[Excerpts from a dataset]
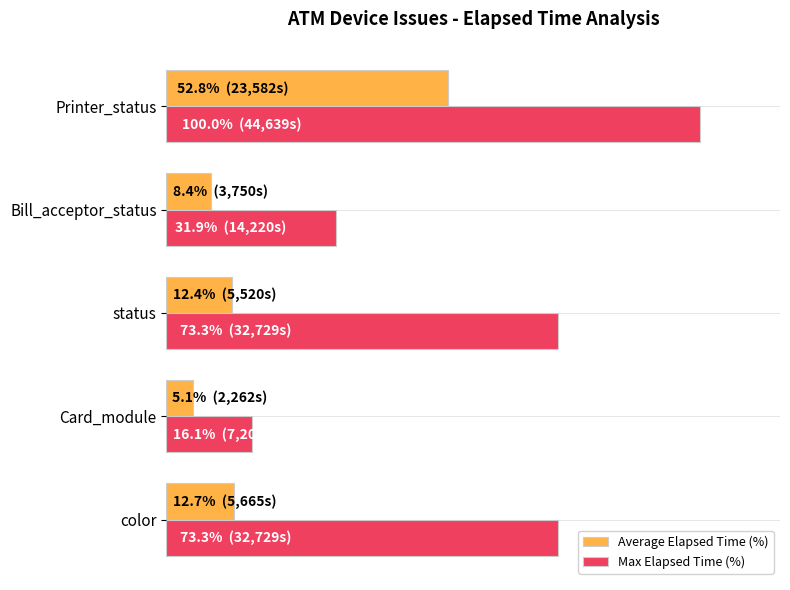

What are all the series names shown in the legend?

Average Elapsed Time (%), Max Elapsed Time (%)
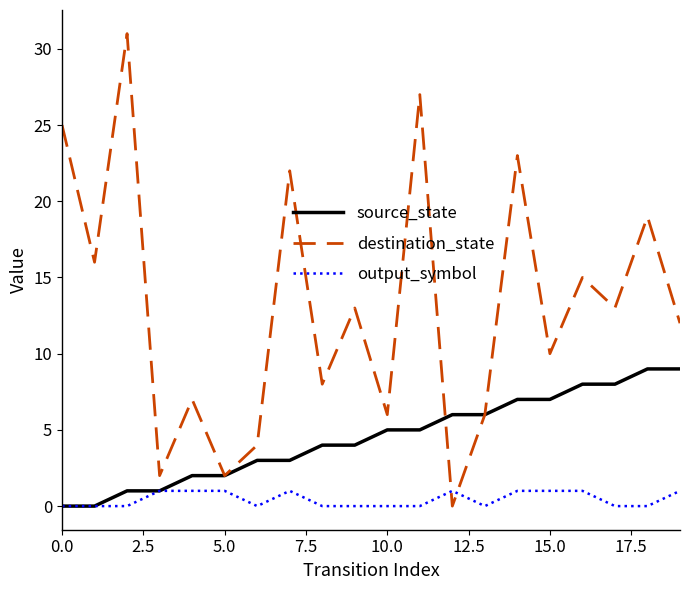

Which series has the widest spread of values?

destination_state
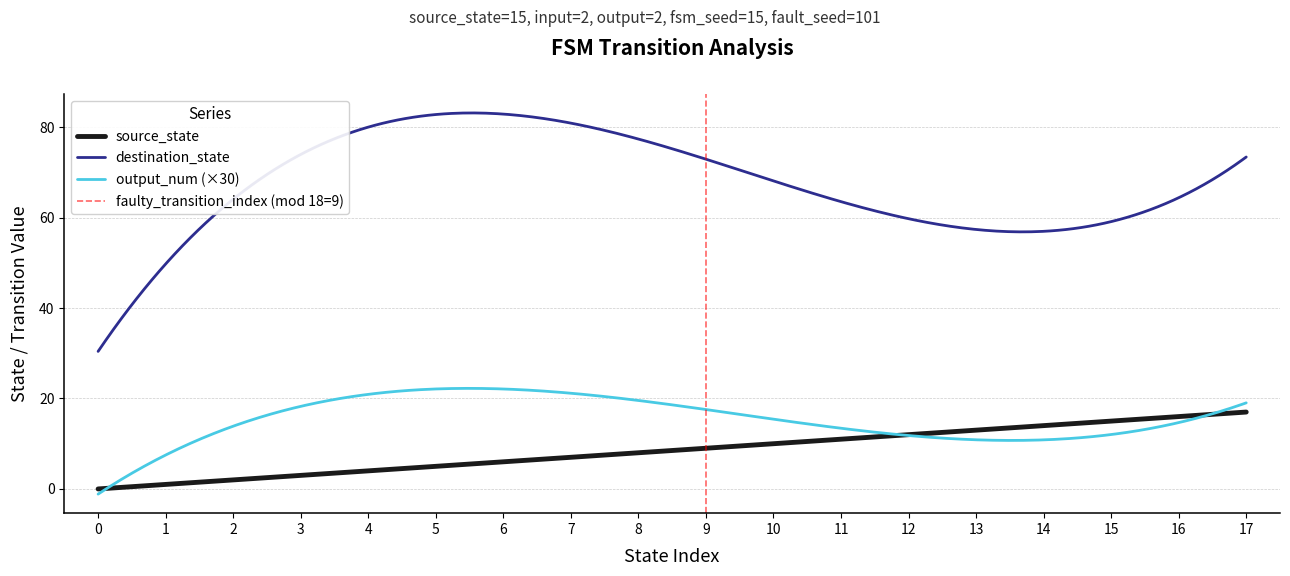

True or false: source_state and destination_state intersect in this chart.

False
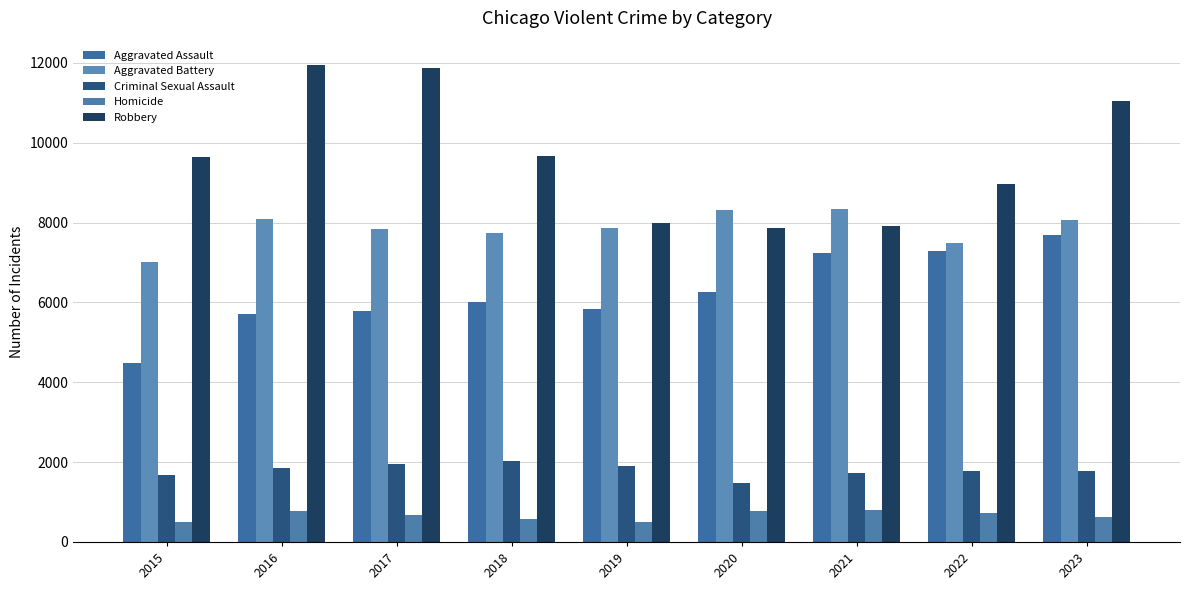

What are all the series names shown in the legend?

Aggravated Assault, Aggravated Battery, Criminal Sexual Assault, Homicide, Robbery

What you have to do: Rewrite all of the data above with every "series names" changed to "series labels" and nothing else altered. Omit the pictures.

Solution for this task:
What are all the series labels shown in the legend?

Average Elapsed Time (%), Max Elapsed Time (%)

Which series has the widest spread of values?

destination_state

True or false: source_state and destination_state intersect in this chart.

False

What are all the series labels shown in the legend?

Aggravated Assault, Aggravated Battery, Criminal Sexual Assault, Homicide, Robbery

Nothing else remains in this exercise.